Andy Barr Gets the “Who” Very Wrong in His Rolling Thunder Coverage

Andy Barr offered us another fine example of excellence in journalism during his coverage of the Rolling Thunder event on Sunday, in Washington DC. He writes in the first paragraph (emphasis):

Only one advance staffer was on hand to wrangle the fans and reporters hoping to get close to the former vice presidential nominee, who arrived at Sunday’s Rolling Thunder rally on a motorcycle driven by her daughter Willow.

Wait, what?

Willow Palin is 16 years old. The woman who drove Governor Palin to the Vietnam Veterans Memorial looks young, but she certainly looks old enough to vote.

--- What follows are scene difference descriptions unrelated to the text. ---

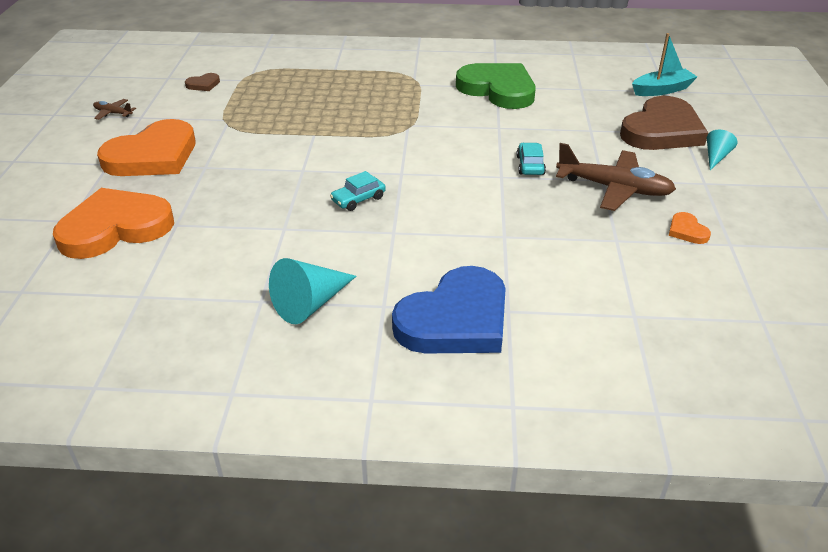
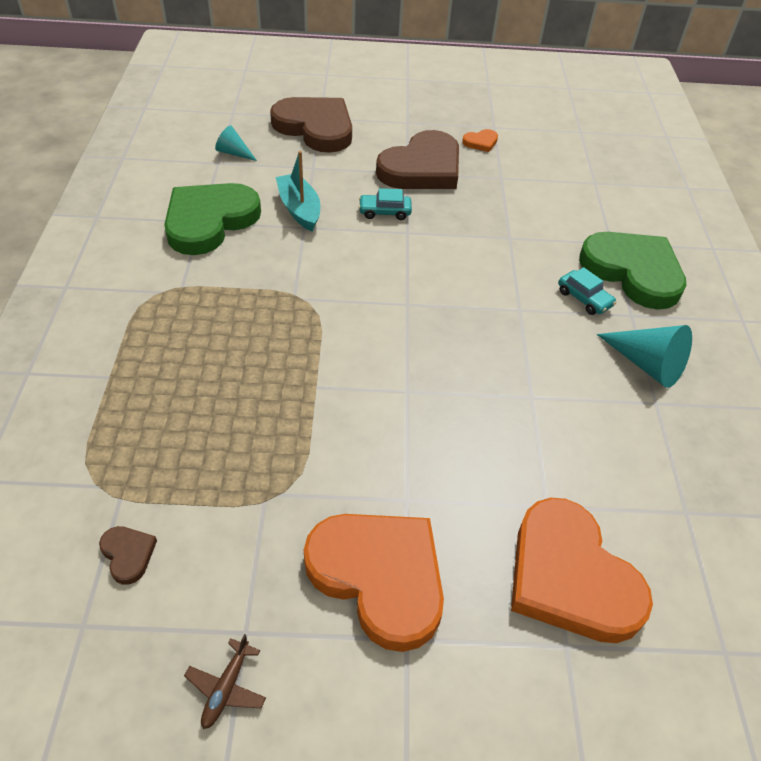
camera: 95 degrees left, 10 degrees up
turquoise car [330,171,386,211] -> turquoise car moved to [558,267,616,315]
blue heart [392,266,506,353] -> green heart [579,232,686,310]
brown plane [556,143,676,211] -> brown heart [376,130,459,189]
turquoise boat [632,33,697,96] -> turquoise boat moved to [276,151,320,231]
turquoise cone [707,130,738,170] -> turquoise cone moved to [215,125,257,161]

I actually know the name of the woman driving and it isn’t “Willow Palin.” She lives in my city where she does NOT attend High School, but in fact, owns a small business. I’m not going to publish her name here however, due to the fact that she has not released it through any media agency or otherwise in connection with the Rolling Thunder event.

That said, the best part of the Andy Barr piece is that he already posted a correction about who was driving the motorcycle. At the end of the article, he wrote (emphasis):

CORRECTION: An earlier version of this story mistakenly indicated that Sarah Palin was driving a motorcycle when she arrived. Willow Palin was.

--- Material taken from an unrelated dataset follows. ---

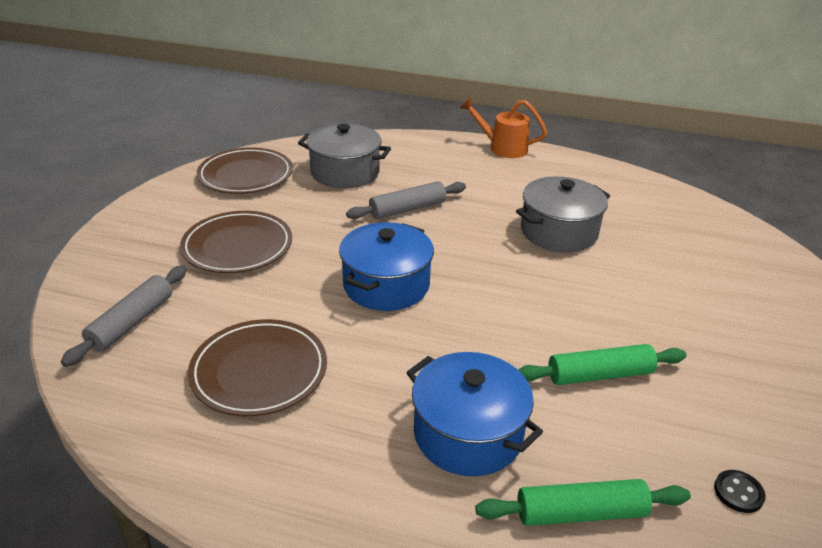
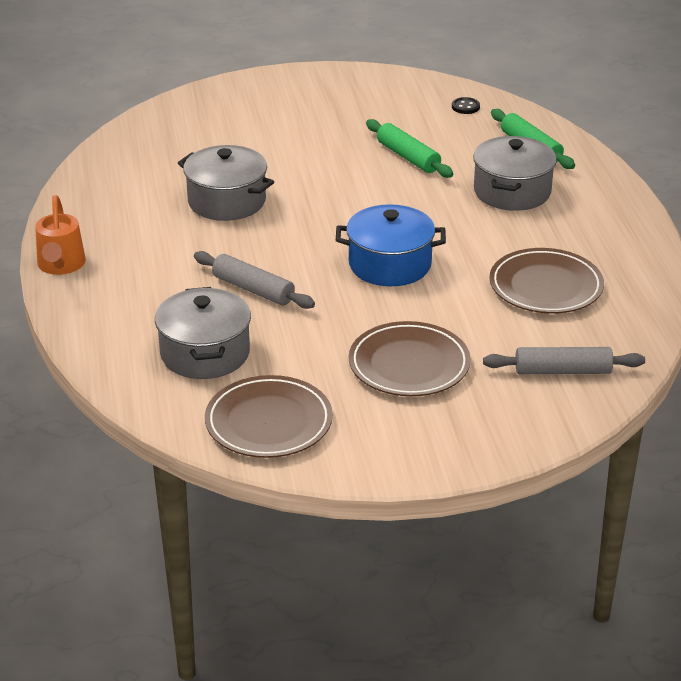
camera: 115 degrees left, 0 degrees up
blue pot [406,352,543,476] -> grey pot [473,136,557,211]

He really got this obvious, yet basic fact wrong TWICE!

A San Diegan who is not Willow Palin and Governor Palin riding to the Vietnam Veterans Memorial during Rolling Thunder event in Washington DC, 2011.

I’m not going to launch into some tirade by insinuating some sort of bias on Andy Barr’s part here. Clearly it wasn’t Andy’s, nor his editors political leanings at work here. This is actually the same problem I alluded to the other day when I wrote the piece about ABC’s horrendous reporting. This is pure laziness and sloppiness on the part of Barr and his editors.

It’s bad enough that we as Americans have to deal with the constant diet of bias from the leftist media mills. But when they can’t even get the basic who, what, where, when, why, and how of a story correct, it makes you wonder why they exist at all. We’re accustomed to reading news and filtering out the bias, just to grab on to a fact or two. As it turns out, that might not be a good idea either.